**Task objective**
Write out the data below again, putting "catalog / barcode" wherever "catalogue / barcode" appears and leaving everything else unchanged.

══════════════════════════════

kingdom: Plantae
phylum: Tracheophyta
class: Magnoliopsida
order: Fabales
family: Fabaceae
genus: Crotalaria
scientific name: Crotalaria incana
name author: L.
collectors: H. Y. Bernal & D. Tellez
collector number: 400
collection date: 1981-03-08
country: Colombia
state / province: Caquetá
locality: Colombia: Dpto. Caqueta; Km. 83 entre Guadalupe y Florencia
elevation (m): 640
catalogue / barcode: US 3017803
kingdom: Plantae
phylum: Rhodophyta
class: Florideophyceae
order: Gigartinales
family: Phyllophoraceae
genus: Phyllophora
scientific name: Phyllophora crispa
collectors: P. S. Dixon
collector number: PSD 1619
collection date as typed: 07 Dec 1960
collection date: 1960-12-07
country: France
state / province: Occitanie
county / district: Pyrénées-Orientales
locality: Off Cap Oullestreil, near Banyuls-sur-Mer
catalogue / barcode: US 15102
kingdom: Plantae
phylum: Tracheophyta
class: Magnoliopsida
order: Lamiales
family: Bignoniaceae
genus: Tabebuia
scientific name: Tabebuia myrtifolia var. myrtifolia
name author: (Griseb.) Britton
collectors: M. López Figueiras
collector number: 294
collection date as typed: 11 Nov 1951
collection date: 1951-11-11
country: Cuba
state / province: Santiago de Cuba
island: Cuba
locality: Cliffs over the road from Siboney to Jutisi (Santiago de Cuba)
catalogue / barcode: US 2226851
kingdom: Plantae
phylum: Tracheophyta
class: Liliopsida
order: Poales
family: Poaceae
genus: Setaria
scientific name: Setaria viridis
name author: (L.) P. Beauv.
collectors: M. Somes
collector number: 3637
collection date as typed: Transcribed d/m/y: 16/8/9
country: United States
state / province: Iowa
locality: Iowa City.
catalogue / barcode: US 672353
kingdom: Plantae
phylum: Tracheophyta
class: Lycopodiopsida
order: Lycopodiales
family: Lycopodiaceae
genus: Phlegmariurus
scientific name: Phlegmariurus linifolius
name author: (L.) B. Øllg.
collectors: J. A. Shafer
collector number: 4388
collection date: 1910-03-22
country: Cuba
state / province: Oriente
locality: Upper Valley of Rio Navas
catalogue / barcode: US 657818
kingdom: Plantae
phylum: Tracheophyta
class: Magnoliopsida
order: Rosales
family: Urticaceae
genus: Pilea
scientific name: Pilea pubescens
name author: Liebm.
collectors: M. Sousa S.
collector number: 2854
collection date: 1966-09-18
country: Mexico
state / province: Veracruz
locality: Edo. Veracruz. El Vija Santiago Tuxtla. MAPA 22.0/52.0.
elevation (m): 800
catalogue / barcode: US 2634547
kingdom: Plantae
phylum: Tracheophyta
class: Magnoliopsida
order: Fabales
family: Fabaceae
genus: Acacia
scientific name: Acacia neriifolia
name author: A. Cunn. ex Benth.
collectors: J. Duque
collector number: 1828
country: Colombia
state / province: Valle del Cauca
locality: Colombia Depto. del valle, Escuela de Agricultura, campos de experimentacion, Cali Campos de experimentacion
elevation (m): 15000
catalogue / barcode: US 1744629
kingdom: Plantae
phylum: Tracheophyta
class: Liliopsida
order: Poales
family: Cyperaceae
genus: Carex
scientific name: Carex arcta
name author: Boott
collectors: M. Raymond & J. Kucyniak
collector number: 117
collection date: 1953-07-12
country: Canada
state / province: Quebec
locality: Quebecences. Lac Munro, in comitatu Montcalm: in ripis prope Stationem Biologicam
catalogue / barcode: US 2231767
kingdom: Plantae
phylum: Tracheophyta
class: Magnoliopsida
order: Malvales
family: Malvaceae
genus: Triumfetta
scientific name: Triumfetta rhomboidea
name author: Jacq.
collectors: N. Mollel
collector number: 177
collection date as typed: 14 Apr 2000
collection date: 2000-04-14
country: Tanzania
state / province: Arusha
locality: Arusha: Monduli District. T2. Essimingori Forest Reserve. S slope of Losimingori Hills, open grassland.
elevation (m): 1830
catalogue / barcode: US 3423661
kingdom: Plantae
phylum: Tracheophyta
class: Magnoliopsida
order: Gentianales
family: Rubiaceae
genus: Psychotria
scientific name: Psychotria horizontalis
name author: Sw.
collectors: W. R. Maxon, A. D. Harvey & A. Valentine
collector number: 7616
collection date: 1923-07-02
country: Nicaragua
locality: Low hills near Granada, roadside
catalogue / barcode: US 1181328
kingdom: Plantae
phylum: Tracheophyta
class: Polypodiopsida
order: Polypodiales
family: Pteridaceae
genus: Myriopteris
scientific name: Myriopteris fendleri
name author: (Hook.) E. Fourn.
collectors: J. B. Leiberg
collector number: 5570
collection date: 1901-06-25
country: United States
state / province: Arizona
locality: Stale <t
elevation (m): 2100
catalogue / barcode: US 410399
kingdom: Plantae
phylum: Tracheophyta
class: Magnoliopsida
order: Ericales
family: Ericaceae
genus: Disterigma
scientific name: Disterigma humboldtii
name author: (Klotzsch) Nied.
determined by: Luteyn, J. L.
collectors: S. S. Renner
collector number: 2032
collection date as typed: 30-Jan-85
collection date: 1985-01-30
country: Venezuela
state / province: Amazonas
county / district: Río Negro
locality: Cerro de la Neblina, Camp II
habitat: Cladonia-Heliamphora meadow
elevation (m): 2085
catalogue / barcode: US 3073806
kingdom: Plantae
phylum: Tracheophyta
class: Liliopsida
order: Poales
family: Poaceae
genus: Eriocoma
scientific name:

══════════════════════════════

**Written solution**
kingdom: Plantae
phylum: Tracheophyta
class: Magnoliopsida
order: Fabales
family: Fabaceae
genus: Crotalaria
scientific name: Crotalaria incana
name author: L.
collectors: H. Y. Bernal & D. Tellez
collector number: 400
collection date: 1981-03-08
country: Colombia
state / province: Caquetá
locality: Colombia: Dpto. Caqueta; Km. 83 entre Guadalupe y Florencia
elevation (m): 640
catalog / barcode: US 3017803
kingdom: Plantae
phylum: Rhodophyta
class: Florideophyceae
order: Gigartinales
family: Phyllophoraceae
genus: Phyllophora
scientific name: Phyllophora crispa
collectors: P. S. Dixon
collector number: PSD 1619
collection date as typed: 07 Dec 1960
collection date: 1960-12-07
country: France
state / province: Occitanie
county / district: Pyrénées-Orientales
locality: Off Cap Oullestreil, near Banyuls-sur-Mer
catalog / barcode: US 15102
kingdom: Plantae
phylum: Tracheophyta
class: Magnoliopsida
order: Lamiales
family: Bignoniaceae
genus: Tabebuia
scientific name: Tabebuia myrtifolia var. myrtifolia
name author: (Griseb.) Britton
collectors: M. López Figueiras
collector number: 294
collection date as typed: 11 Nov 1951
collection date: 1951-11-11
country: Cuba
state / province: Santiago de Cuba
island: Cuba
locality: Cliffs over the road from Siboney to Jutisi (Santiago de Cuba)
catalog / barcode: US 2226851
kingdom: Plantae
phylum: Tracheophyta
class: Liliopsida
order: Poales
family: Poaceae
genus: Setaria
scientific name: Setaria viridis
name author: (L.) P. Beauv.
collectors: M. Somes
collector number: 3637
collection date as typed: Transcribed d/m/y: 16/8/9
country: United States
state / province: Iowa
locality: Iowa City.
catalog / barcode: US 672353
kingdom: Plantae
phylum: Tracheophyta
class: Lycopodiopsida
order: Lycopodiales
family: Lycopodiaceae
genus: Phlegmariurus
scientific name: Phlegmariurus linifolius
name author: (L.) B. Øllg.
collectors: J. A. Shafer
collector number: 4388
collection date: 1910-03-22
country: Cuba
state / province: Oriente
locality: Upper Valley of Rio Navas
catalog / barcode: US 657818
kingdom: Plantae
phylum: Tracheophyta
class: Magnoliopsida
order: Rosales
family: Urticaceae
genus: Pilea
scientific name: Pilea pubescens
name author: Liebm.
collectors: M. Sousa S.
collector number: 2854
collection date: 1966-09-18
country: Mexico
state / province: Veracruz
locality: Edo. Veracruz. El Vija Santiago Tuxtla. MAPA 22.0/52.0.
elevation (m): 800
catalog / barcode: US 2634547
kingdom: Plantae
phylum: Tracheophyta
class: Magnoliopsida
order: Fabales
family: Fabaceae
genus: Acacia
scientific name: Acacia neriifolia
name author: A. Cunn. ex Benth.
collectors: J. Duque
collector number: 1828
country: Colombia
state / province: Valle del Cauca
locality: Colombia Depto. del valle, Escuela de Agricultura, campos de experimentacion, Cali Campos de experimentacion
elevation (m): 15000
catalog / barcode: US 1744629
kingdom: Plantae
phylum: Tracheophyta
class: Liliopsida
order: Poales
family: Cyperaceae
genus: Carex
scientific name: Carex arcta
name author: Boott
collectors: M. Raymond & J. Kucyniak
collector number: 117
collection date: 1953-07-12
country: Canada
state / province: Quebec
locality: Quebecences. Lac Munro, in comitatu Montcalm: in ripis prope Stationem Biologicam
catalog / barcode: US 2231767
kingdom: Plantae
phylum: Tracheophyta
class: Magnoliopsida
order: Malvales
family: Malvaceae
genus: Triumfetta
scientific name: Triumfetta rhomboidea
name author: Jacq.
collectors: N. Mollel
collector number: 177
collection date as typed: 14 Apr 2000
collection date: 2000-04-14
country: Tanzania
state / province: Arusha
locality: Arusha: Monduli District. T2. Essimingori Forest Reserve. S slope of Losimingori Hills, open grassland.
elevation (m): 1830
catalog / barcode: US 3423661
kingdom: Plantae
phylum: Tracheophyta
class: Magnoliopsida
order: Gentianales
family: Rubiaceae
genus: Psychotria
scientific name: Psychotria horizontalis
name author: Sw.
collectors: W. R. Maxon, A. D. Harvey & A. Valentine
collector number: 7616
collection date: 1923-07-02
country: Nicaragua
locality: Low hills near Granada, roadside
catalog / barcode: US 1181328
kingdom: Plantae
phylum: Tracheophyta
class: Polypodiopsida
order: Polypodiales
family: Pteridaceae
genus: Myriopteris
scientific name: Myriopteris fendleri
name author: (Hook.) E. Fourn.
collectors: J. B. Leiberg
collector number: 5570
collection date: 1901-06-25
country: United States
state / province: Arizona
locality: Stale <t
elevation (m): 2100
catalog / barcode: US 410399
kingdom: Plantae
phylum: Tracheophyta
class: Magnoliopsida
order: Ericales
family: Ericaceae
genus: Disterigma
scientific name: Disterigma humboldtii
name author: (Klotzsch) Nied.
determined by: Luteyn, J. L.
collectors: S. S. Renner
collector number: 2032
collection date as typed: 30-Jan-85
collection date: 1985-01-30
country: Venezuela
state / province: Amazonas
county / district: Río Negro
locality: Cerro de la Neblina, Camp II
habitat: Cladonia-Heliamphora meadow
elevation (m): 2085
catalog / barcode: US 3073806
kingdom: Plantae
phylum: Tracheophyta
class: Liliopsida
order: Poales
family: Poaceae
genus: Eriocoma
scientific name:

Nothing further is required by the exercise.